El día 11 de junio se presentó en el Círculo Mercantil e Industrial de Sevilla mi última novela, El largo camino de tus piernas, bajo los auspicios de la joven editorial cacereña Tau Editores y su director, Antonio Burillo, responsable de que la historia de Alice Duchamps no caiga en el olvido.

Muchos de vosotros ya conocéis una primera versión de la historia, aquella que, hace apenas un año, cosechó un accésit en el IV Certamen Internacional de Novela Corta «Giralda», organizado por la Asociación Artístico-Literaria Itimad, y que firmé, junto a mis compañeros premiados, en la Feria del Libro de Sevilla. En este tiempo, que se me ha hecho corto, he tenido la suerte de conocer el funcionamiento de estos certámenes por dentro, pues he participado en algunos como jurado; he organizado recitales poéticos solidarios; he conocido a nuevos escritores; me han invitado a mesas redondas y encuentros de toda índole; he acudido a la radio; he firmado en la Feria del Libro de Madrid; he prologado varios libros; he creado este blog... En resumida cuentas, he hecho de todo, menos escribir.

Alguno me dirá que estas tareas accesorias son también necesarias, sobre todo si quiero cumplir con esa segundo elemento  esencial a la literatura, que es el lector. Cuando uno empieza, se refugia en que escribe para uno mismo, y algo de eso siempre hay. Escribimos para entendernos, pero también para comunicarnos, y a veces la función fática, el garantizarnos la atención del receptor, nos ocupa la mayor parte del tiempo, y a mí, al menos, me desgasta.

Por eso aprovecho esta entrada, en la que casi no voy a hablar de mi libro, para preguntarme si es a eso a lo que deben dedicarse los escritores (no es que yo me considere como tal, pero algún pequeño intento sí que hago); si no estamos cayendo en eso que expresa el dicho de «cría fama y échate a dormir» y la literatura no es hoy poco trabajo a la luz del flexo y mucho moverse entre las bambalinas.

Puede que me esté contradiciendo a mí misma y a algo de lo ya expresado en otra ocasión, cuando comenté que había descubierto lo hermoso y útil que puede llegar a ser, por ejemplo, recitar en público, compartir la poesía; pero echo de menos aquellas tardes en que solo nos mirábamos la pantalla y yo, y el humo de una infusión y, por qué no, el sonido insomne de la lluvia.

Pero ya veis cómo me voy por las ramas.
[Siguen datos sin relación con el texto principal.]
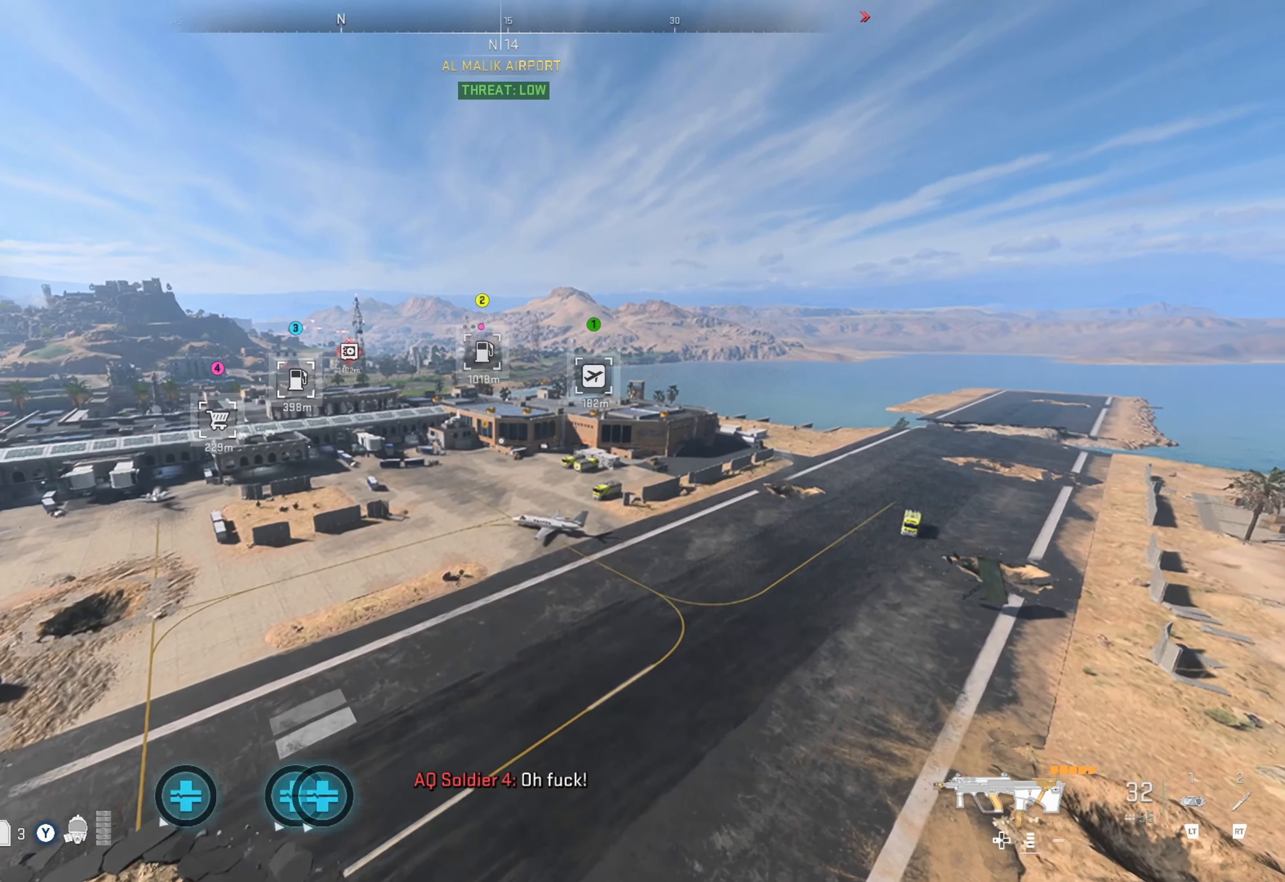
{"buttons": [], "left_stick": "up", "right_stick": "center", "events": []}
En teoría iba a hablar de mi libro, de esta novela pseudoerótica ambientada en la ciudad del Sena, recluida en una buhardilla donde un viejo pintor recorre a su musa con los ojos del deseo y la pinta y la modelo a su antojo (¿o es ella la que lo hace?); donde se escriben (ellos sí que lo hacen, con más solvencia que yo) cartas que hablan de cambios y de diálogos mudos en el lecho y diarios que mezclan pintura, aguarrás y locura; donde el fracaso, donde la muerte.
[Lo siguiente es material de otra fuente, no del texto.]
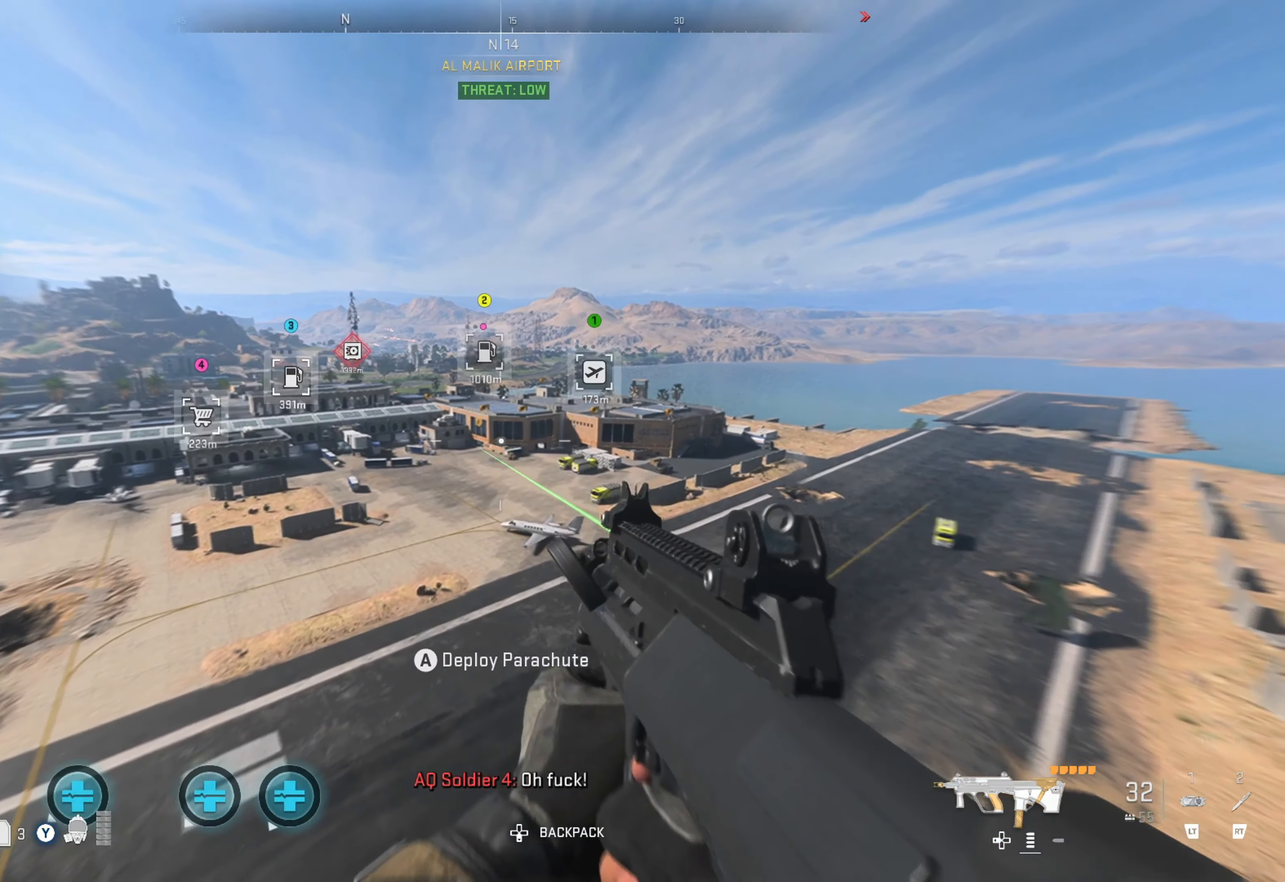
{"buttons": [], "left_stick": "up", "right_stick": "center", "events": [[267, "A", "down"], [367, "A", "up"]]}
Y pocas cosas han cambiado desde la primera versión. En realidad, es como asistir a la evolución de un cuadro, «desde el germen en lápiz sobre el lienzo, desde la idea o el numen en su mente incansable, hasta el último beso del pincel sobre mi carne de tela y aguarrás». El final de esta novela no cambia con respecto a la primera porque otro final no es posible. La pintora que soy yo en este caso solo me recreo, me detengo en las pinceladas, coloco capa tras capa y luego me retiro a contemplarlo desde el otro extremo de la buhardilla. Entre otras cosas porque mi voz no es la importante: ellos hablan, y pintan, y escriben, y posan, fuera de mi alcance y mi control.

No hay mucho que añadir. Explicar un cuadro, hablar de una obra, no tiene tanto sentido como pararse ante ellos y disfrutarlos; como abrir el libro desde el prólogo (no me cansaré de agradecer a Alejandro Lérida su hermosa reflexión sobre «El viejo asunto de los preliminares») y empezar a leer. A eso os invito.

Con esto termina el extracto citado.